RLE Iterator
Problem
A run-length encoded sequence is given as an array encoding of even length, where pairs (count, value) mean the integer value repeated count times. Design an iterator whose next(n) exhausts the next n elements of the decoded sequence and returns the last element exhausted, or -1 if there are fewer than n elements left.

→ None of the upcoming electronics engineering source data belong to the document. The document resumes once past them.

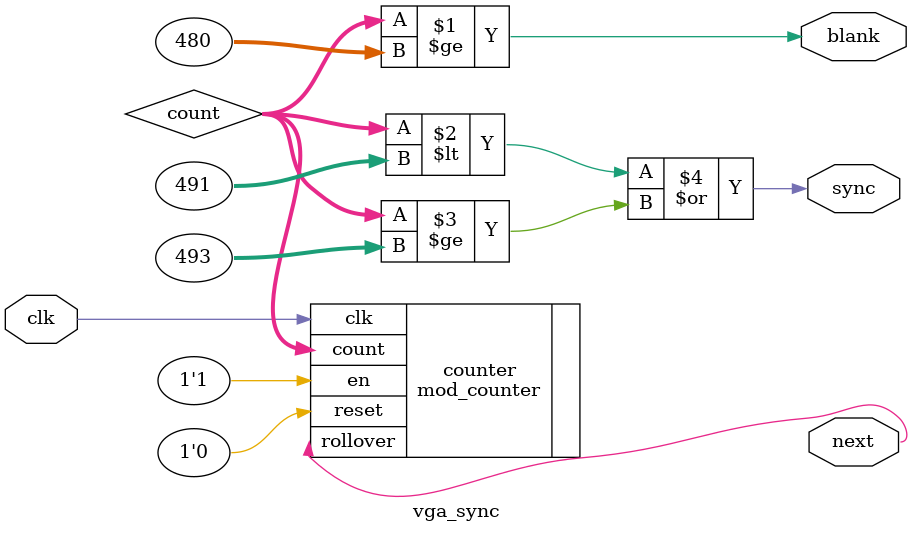
<source format=v>
`timescale 1ns / 1ps
module vga_sync(
    input clk,
    output blank,
    output sync,
    output next
    );

  /* example parameters for 640x480@60Hz vsync. find more at http://www-mtl.mit.edu/Courses/6.111/labkit/vga.shtml */
  parameter VISIBLE     = 480;
  parameter FRONT_PORCH = 11;
  parameter SYNC_PULSE  = 2;
  parameter BACK_PORCH  = 31;
  localparam SYNC_ON = VISIBLE + FRONT_PORCH;
  localparam SYNC_OFF = SYNC_ON + SYNC_PULSE;
  localparam TOTAL = VISIBLE + FRONT_PORCH + SYNC_PULSE + BACK_PORCH;
  
  wire [$clog2(TOTAL)-1:0] count;
  mod_counter #(.MAX(TOTAL-1)) counter(.clk(clk), .en(1'b1), .reset(1'b0), .count(count), .rollover(next));
  
  assign blank = count >= VISIBLE;
  assign sync = count < SYNC_ON | count >= SYNC_OFF;
endmodule

</source>
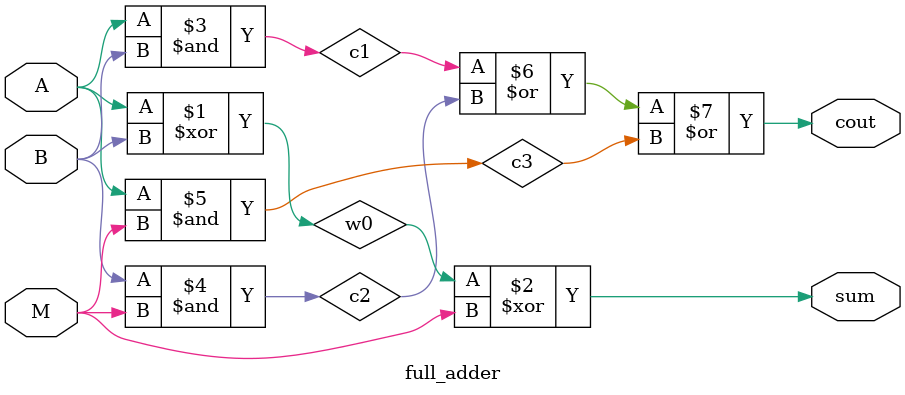
<source format=v>
`timescale 1ns / 1ps

module four_bit_adder_sub(S, C4, A, B, M);
output [3:0]S;
output C4;
input [3:0]A, B;
input M;
wire [4:1]X;
wire [3:1]C;

xor t1(X[1],B[0],M);
xor t2(X[2],B[1],M);
xor t3(X[3],B[2],M);
xor t4(X[4],B[3],M);

full_adder FA0(S[0],C[1],A[0],X[1],M);
full_adder FA1(S[1],C[2],A[1],X[2],C[1]);
full_adder FA2(S[2],C[3],A[2],X[3],C[2]);
full_adder FA3(S[3],C4,A[3],X[4],C[3]);

endmodule

module full_adder(sum,cout,A,B,M);
output sum,cout;
input A,B,M;
wire w0,c1,c2,c3;
xor x1(w0,A,B);
xor x2(sum,w0,M);

and a1(c1,A,B);
and a2(c2,B,M); 
and a3(c3,A,M);

or carry (cout,c1,c2,c3);

endmodule

</source>
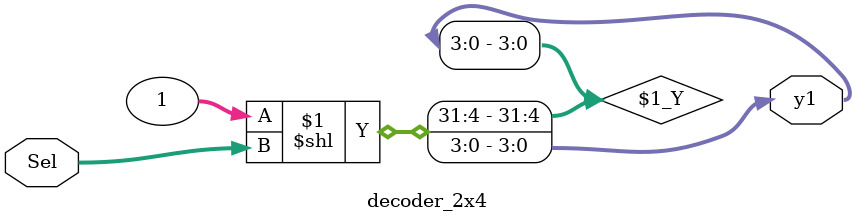
<source format=v>

module mux4x1 (i0,i1,i2,i3,sel,Y);
input i0,i1,i2,i3;
input [1:0] sel;
output Y;
wire[3:0] y;
decoder_2x4  dut ( sel,y );
bufif1 A0 (Y,i0,y[0]);
bufif1 A1 (Y,i1,y[1]);
bufif1 A2 (Y,i2,y[2]);
bufif1 A3 (Y,i3,y[3]);
endmodule





module decoder_2x4 ( Sel,y1 );
input [1:0] Sel;
output [3:0] y1;
assign y1= 1<<Sel;   
endmodule

</source>
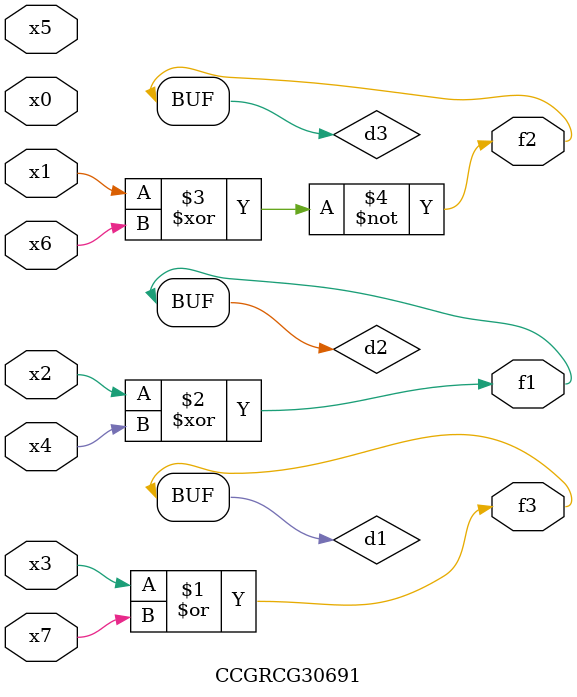
<source format=v>
module CCGRCG30691(
	input x0, x1, x2, x3, x4, x5, x6, x7,
	output f1, f2, f3
);

	wire d1, d2, d3;

	or (d1, x3, x7);
	xor (d2, x2, x4);
	xnor (d3, x1, x6);
	assign f1 = d2;
	assign f2 = d3;
	assign f3 = d1;
endmodule

</source>
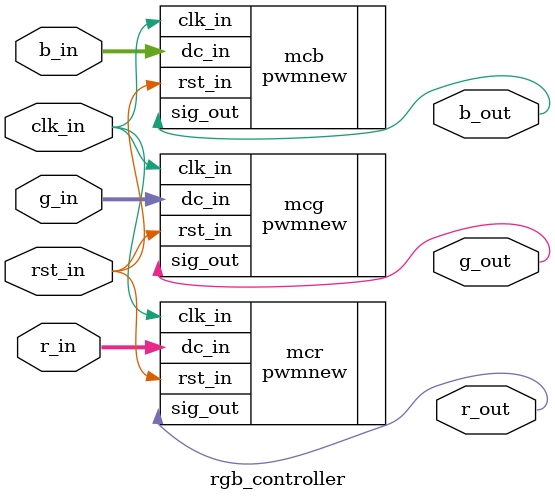
<source format=sv>
module rgb_controller(   input wire clk_in,
              input wire rst_in,
              input wire [7:0] r_in,
              input wire [7:0] g_in,
              input wire [7:0] b_in,
              output logic r_out,
              output logic g_out,
              output logic b_out);

    // assign r_out = 1;
    // assign g_out = 1;
    // assign b_out = 1;

     pwmnew mcr (.clk_in(clk_in),
                .rst_in(rst_in),
                .dc_in(r_in),
                .sig_out(r_out));

     pwmnew mcg (.clk_in(clk_in),
                .rst_in(rst_in),
                .dc_in(g_in),
                .sig_out(g_out));

     pwmnew mcb (.clk_in(clk_in),
                .rst_in(rst_in),
                .dc_in(b_in),
                .sig_out(b_out));

endmodule

</source>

encoding = [3, 8, 0, 9, 2, 5], calls = next(2), next(1), next(1), next(2)[8, 8, 5, -1]class RLEIterator:
def __init__(self, encoding):
self.enc = encoding
self.i = 0 # index of current count
def next(self, n):
while self.i < len(self.enc):
if n <= self.enc[self.i]:
self.enc[self.i] -= n
return self.enc[self.i + 1]
n -= self.enc[self.i]
self.i += 2
return -1
class RLEIterator {
constructor(encoding) {
this.enc = encoding;
this.i = 0; // index of current count
}
next(n) {
while (this.i < this.enc.length) {
if (n <= this.enc[this.i]) {
this.enc[this.i] -= n;
return this.enc[this.i + 1];
}
n -= this.enc[this.i];
this.i += 2;
}
return -1;
}
}
class RLEIterator {
private int[] enc;
private int i = 0; // index of current count
public RLEIterator(int[] encoding) {
this.enc = encoding;
}
public int next(int n) {
while (i < enc.length) {
if (n <= enc[i]) {
enc[i] -= n;
return enc[i + 1];
}
n -= enc[i];
i += 2;
}
return -1;
}
}
class RLEIterator {
vector<int> enc;
int i = 0; // index of current count
public:
RLEIterator(vector<int>& encoding) : enc(encoding) {}
int next(int n) {
while (i < (int)enc.size()) {
if (n <= enc[i]) {
enc[i] -= n;
return enc[i + 1];
}
n -= enc[i];
i += 2;
}
return -1;
}
};
Explanation
The sequence is stored compressed as (count, value) pairs, so we never actually build the full decoded list. Instead we keep a pointer i at the current count and shrink that count as we consume elements.
On each next(n) we look at the current block. If its remaining count is enough (n <= enc[i]), we subtract n from that count and return the block's value enc[i+1] — that is the last element we just exhausted.
If the block is too small, we use up all of it, lower n by that count, and jump to the next block with i += 2. We repeat until a block satisfies the request or we run off the end, in which case we return -1.
Because counts only ever shrink and the pointer only moves forward, the work spread across all calls is small — each block is visited just once.
Example: encoding = [3, 8, 0, 9, 2, 5] decodes to 8, 8, 8, 5, 5. next(2) takes two 8s (count becomes 1) and returns 8. Later next(2) needs two but only one 5 remains, so it returns -1.